The price tag of the development – a pet project of Deputy Mayor Joe Pantalone – has climbed to almost $47 million from $29 million and the city has been asked to increase its loan to Exhibition Place. The city-owned agency is building the conference centre in the Automotive Building.
Pantalone, the Exhibition Place chair who pushed for construction of the Ricoh Centre and BMO Field, yesterday urged the budget committee to boost the loan. The committee agreed to increase it to $35.6 million from $21.2 million. Now, council will vote on the increase on Dec. 11.
"I think people will have some questions, rightly so, and the questions will be answered and council will overwhelmingly support it, hopefully unanimously," Pantalone said yesterday.
The committee was told conventions are big business with bookings attracting thousands of participants often taking place years ahead of time.
The new centre is needed because while the Direct Energy Centre has massive amounts of exhibition space, there is very little meeting space for exhibitors and no ballroom, both of which are sought by convention goers, members of the budget committee were told.

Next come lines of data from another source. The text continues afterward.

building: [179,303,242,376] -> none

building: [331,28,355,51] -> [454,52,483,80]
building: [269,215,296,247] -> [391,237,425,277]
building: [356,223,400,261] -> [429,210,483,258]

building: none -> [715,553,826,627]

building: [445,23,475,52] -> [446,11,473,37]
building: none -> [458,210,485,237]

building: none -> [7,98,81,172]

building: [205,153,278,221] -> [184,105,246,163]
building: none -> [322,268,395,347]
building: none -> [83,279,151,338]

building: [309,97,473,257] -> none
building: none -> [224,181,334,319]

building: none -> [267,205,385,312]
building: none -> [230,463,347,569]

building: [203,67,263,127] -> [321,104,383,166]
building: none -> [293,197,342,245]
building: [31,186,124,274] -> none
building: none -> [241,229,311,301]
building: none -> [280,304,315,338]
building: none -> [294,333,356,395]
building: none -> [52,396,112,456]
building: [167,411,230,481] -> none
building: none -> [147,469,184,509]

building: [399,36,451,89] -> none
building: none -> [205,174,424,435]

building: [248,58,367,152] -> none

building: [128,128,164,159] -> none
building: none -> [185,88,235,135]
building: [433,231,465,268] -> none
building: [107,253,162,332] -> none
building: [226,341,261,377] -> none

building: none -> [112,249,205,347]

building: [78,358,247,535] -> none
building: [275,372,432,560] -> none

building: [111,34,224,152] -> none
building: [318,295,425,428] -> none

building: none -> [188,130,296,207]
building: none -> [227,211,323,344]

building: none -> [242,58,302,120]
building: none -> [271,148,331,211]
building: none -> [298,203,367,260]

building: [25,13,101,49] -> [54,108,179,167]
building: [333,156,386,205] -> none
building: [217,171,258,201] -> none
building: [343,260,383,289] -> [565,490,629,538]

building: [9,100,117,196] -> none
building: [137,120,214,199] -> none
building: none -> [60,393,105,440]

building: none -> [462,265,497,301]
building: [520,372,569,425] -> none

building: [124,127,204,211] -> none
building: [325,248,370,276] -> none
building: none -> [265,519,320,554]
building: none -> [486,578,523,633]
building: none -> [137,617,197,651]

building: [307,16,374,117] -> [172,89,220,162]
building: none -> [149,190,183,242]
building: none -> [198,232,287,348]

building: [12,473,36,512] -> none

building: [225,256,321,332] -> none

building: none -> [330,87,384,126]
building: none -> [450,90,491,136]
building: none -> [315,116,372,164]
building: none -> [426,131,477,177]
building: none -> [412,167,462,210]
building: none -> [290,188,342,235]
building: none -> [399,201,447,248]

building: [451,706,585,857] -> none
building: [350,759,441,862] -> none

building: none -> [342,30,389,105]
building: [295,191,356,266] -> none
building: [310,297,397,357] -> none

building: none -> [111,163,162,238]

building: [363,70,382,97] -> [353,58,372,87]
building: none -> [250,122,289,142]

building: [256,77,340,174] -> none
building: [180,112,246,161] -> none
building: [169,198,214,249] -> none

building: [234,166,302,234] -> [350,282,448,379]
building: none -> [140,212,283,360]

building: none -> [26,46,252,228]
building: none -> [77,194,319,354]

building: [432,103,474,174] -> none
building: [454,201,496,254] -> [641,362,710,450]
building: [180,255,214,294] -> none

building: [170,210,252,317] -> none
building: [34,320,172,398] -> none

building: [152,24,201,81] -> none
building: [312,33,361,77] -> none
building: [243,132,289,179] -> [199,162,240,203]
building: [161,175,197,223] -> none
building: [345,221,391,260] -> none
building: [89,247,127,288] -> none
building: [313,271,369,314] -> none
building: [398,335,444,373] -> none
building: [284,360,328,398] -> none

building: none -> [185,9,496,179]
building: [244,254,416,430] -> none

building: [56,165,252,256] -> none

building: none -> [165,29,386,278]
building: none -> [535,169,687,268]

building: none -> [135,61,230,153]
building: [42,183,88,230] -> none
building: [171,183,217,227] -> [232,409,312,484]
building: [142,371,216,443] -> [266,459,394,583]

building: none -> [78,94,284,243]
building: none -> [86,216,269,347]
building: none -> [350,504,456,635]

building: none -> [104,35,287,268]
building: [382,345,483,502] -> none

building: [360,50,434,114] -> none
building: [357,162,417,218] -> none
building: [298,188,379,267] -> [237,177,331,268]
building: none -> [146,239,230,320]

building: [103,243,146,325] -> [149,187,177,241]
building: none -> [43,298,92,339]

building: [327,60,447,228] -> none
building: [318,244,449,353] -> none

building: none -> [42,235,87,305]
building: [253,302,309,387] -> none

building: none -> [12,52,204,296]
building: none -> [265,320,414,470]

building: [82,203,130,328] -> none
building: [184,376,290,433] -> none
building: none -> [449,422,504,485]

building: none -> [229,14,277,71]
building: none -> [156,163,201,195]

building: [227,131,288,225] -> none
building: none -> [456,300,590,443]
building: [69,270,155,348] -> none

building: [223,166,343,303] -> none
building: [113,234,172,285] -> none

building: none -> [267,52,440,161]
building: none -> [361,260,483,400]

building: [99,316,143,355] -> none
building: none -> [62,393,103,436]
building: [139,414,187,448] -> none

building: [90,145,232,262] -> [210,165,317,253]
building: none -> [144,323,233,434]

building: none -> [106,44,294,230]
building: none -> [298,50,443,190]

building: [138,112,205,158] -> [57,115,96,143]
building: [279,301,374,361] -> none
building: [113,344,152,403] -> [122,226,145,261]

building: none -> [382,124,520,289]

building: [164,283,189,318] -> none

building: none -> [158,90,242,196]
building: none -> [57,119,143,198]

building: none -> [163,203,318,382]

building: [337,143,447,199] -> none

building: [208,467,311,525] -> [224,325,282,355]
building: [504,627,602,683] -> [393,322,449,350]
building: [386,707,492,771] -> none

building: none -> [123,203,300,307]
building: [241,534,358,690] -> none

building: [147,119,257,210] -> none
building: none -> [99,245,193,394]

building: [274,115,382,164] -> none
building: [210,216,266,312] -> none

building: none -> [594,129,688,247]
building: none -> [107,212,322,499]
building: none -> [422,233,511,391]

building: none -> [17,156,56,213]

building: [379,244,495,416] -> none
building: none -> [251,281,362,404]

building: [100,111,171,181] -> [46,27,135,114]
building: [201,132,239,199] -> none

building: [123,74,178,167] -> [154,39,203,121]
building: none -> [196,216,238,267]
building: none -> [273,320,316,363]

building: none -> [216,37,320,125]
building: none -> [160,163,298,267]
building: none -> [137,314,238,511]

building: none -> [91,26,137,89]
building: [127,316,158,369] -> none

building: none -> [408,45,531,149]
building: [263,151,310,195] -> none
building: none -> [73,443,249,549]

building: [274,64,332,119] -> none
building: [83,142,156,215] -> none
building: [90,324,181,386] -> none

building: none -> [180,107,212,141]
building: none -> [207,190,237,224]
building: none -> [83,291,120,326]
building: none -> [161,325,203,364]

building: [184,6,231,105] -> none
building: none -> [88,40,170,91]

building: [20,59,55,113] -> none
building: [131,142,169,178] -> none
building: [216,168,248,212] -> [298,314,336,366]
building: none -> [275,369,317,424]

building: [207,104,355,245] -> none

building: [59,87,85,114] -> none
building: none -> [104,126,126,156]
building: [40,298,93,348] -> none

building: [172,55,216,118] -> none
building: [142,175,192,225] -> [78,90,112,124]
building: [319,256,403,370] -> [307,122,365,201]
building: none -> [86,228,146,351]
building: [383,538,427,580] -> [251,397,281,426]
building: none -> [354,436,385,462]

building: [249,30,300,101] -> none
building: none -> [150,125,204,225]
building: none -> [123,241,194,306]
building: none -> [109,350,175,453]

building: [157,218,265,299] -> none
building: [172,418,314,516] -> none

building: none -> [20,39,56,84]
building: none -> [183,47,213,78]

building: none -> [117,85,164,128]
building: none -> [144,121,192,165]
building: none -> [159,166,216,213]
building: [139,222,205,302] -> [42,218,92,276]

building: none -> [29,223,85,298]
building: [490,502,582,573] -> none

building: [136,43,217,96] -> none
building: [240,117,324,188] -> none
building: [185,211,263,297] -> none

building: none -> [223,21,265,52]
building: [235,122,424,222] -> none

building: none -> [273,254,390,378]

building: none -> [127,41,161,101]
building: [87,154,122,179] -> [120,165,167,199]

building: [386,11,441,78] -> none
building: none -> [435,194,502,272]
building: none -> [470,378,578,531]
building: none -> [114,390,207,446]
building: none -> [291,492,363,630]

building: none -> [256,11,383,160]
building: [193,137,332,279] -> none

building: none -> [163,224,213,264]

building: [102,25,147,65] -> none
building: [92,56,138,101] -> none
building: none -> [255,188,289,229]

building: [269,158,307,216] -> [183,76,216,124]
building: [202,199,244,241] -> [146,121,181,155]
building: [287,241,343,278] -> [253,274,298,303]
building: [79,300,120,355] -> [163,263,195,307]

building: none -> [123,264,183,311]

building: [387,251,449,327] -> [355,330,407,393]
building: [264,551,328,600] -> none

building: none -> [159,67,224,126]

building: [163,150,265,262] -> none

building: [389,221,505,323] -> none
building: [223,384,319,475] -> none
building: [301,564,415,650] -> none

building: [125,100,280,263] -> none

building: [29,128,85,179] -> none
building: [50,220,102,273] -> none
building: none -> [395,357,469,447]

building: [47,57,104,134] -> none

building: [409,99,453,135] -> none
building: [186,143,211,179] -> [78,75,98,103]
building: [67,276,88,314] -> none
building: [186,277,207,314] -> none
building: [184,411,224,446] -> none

The new centre would have a 45,400-square-foot ballroom, a 70,000-square-foot exhibit hall and 31,000 square feet of meeting rooms to serve trade and consumer shows booked into the adjoining Direct Energy Centre, formerly the National Trade Centre.
Projections indicate the new centre would generate sufficient revenues to repay the loan over 25 years at an interest rate of 5 per cent. Naming rights would also be sold off by the city. Still, the city's debt is $2.4 billion.
Centre costs have risen because of the need to remove seven pillars and give users unobstructed views, to provide separate climate controls for different rooms and to increase energy efficiency.
"I think the taxpayers need to be concerned when they see massive increases in project costs," said Councillor Denzil Minnan-Wong, a critic of Mayor David Miller's administration.
"It really does make you wonder what they got wrong in their first study," Minnan-Wong said. "It doesn't give you a lot of confidence in their business planning, in how they put their proposals together."
Pantalone said that while the construction industry is very busy, he's hoping there will be no further cost escalations and that contractors will sharpen their pencils to snare what Pantalone considers to be a prestige project.
Prices are due to come in at the end of the month for about 25 per cent of the project, so council will have some firm numbers to work with in making a decision Dec. 11, he said.